### What needs to be done
Starting at the line that contains "ring tip: (183, 263)" and stopping at the line that contains "ring pip: (36, 98)", restate each line of the records below exactly. Omit the pictures.

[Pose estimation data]
++++++
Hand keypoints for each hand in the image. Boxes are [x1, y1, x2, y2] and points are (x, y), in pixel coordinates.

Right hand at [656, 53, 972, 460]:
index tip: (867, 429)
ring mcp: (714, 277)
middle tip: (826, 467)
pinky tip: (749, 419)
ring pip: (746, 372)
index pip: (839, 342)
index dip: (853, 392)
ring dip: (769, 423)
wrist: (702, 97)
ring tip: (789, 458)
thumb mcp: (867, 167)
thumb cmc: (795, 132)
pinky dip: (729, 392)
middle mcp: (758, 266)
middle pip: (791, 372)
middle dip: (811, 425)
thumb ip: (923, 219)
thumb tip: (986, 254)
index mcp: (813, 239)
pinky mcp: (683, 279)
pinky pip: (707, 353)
++++++
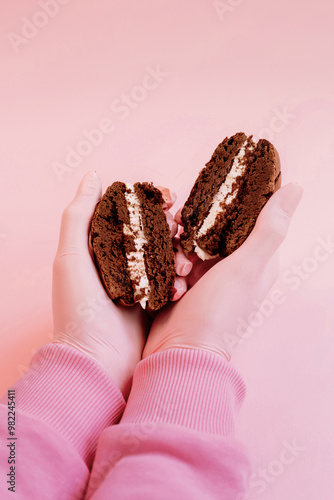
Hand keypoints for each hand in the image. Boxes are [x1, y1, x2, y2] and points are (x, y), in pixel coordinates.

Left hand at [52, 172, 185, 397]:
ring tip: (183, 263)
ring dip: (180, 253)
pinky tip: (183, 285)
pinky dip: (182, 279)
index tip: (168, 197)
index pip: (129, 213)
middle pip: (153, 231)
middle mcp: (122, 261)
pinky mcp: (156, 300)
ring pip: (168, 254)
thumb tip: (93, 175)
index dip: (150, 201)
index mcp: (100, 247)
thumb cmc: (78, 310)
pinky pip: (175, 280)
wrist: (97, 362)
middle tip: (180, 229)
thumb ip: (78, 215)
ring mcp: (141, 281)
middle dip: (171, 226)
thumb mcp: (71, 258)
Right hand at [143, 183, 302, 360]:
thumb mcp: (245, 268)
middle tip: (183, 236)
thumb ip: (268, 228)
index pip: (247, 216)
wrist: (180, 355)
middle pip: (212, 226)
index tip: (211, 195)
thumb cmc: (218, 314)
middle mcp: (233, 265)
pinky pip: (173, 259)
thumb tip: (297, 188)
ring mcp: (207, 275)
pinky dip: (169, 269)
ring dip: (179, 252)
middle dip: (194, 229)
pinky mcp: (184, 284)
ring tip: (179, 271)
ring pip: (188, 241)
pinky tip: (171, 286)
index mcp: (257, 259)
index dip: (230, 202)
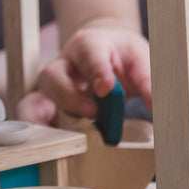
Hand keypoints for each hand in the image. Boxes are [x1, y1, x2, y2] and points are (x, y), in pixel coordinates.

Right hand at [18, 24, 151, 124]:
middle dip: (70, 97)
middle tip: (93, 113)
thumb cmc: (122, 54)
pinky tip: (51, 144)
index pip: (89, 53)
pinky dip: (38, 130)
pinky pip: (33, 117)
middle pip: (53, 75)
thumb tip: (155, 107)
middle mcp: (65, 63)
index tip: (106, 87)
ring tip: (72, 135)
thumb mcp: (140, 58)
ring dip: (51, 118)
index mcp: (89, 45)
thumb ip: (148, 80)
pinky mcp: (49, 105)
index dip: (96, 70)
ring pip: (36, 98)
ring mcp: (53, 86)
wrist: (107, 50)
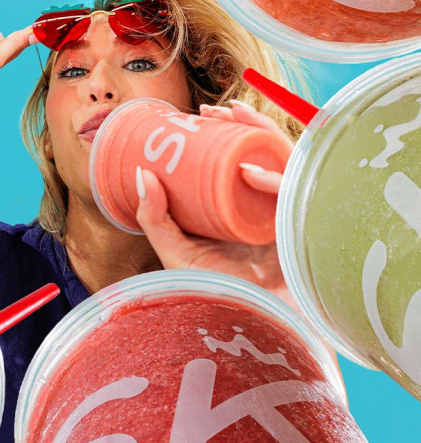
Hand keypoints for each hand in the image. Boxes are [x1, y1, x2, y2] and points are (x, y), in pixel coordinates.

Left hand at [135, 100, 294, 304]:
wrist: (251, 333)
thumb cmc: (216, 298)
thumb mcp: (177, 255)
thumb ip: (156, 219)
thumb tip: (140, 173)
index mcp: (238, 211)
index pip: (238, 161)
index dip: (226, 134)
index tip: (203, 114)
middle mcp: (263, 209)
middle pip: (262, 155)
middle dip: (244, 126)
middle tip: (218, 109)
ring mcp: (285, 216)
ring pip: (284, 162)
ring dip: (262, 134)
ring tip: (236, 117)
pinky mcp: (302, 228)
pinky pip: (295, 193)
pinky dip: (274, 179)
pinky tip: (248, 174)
++++++
### Result below
ring tip: (183, 263)
ring dip: (180, 253)
pinky tip: (183, 285)
pinky dip: (182, 279)
index tip: (168, 197)
index pip: (129, 213)
middle pip: (153, 231)
middle mcp: (122, 261)
pinky mcp: (156, 300)
ring pip: (168, 254)
thumb tip: (93, 175)
index dip: (150, 201)
index mcp: (100, 247)
thumb cmc: (78, 310)
pinky pip: (175, 280)
wrist: (97, 362)
middle tip: (180, 229)
thumb ip: (78, 215)
ring mcp: (141, 281)
middle dip: (171, 226)
thumb mcp: (71, 258)
Right hand at [143, 183, 302, 360]:
thumb mcp: (245, 268)
middle tip: (183, 236)
thumb ip: (268, 228)
index pip: (247, 216)
wrist: (180, 355)
middle pip: (212, 226)
index tip: (211, 195)
thumb cmc: (218, 314)
middle mcp: (233, 265)
pinky pip: (173, 259)
thumb tip: (297, 188)
ring mcp: (207, 275)
pinky dip: (169, 269)
ring dip: (179, 252)
middle dip: (194, 229)
pinky mcp: (184, 284)
ring tip: (179, 271)
ring pip: (188, 241)
pinky tip: (171, 286)
index mcp: (257, 259)
index dip: (230, 202)
Hand keypoints for each hand in the image. Boxes are [x1, y1, x2, y2] and points are (x, y), in pixel coordinates.

Right hand at [18, 24, 151, 124]:
middle dip: (70, 97)
middle tip: (93, 113)
thumb cmc: (122, 54)
pinky tip: (51, 144)
index pip: (89, 53)
pinky dip: (38, 130)
pinky pip: (33, 117)
middle pip: (53, 75)
thumb tip: (155, 107)
middle mcp: (65, 63)
index tip: (106, 87)
ring tip: (72, 135)
thumb mcp: (140, 58)
ring dip: (51, 118)
index mcp: (89, 45)
thumb ip: (148, 80)
pinky mcp: (49, 105)
index dip: (96, 70)
ring pip: (36, 98)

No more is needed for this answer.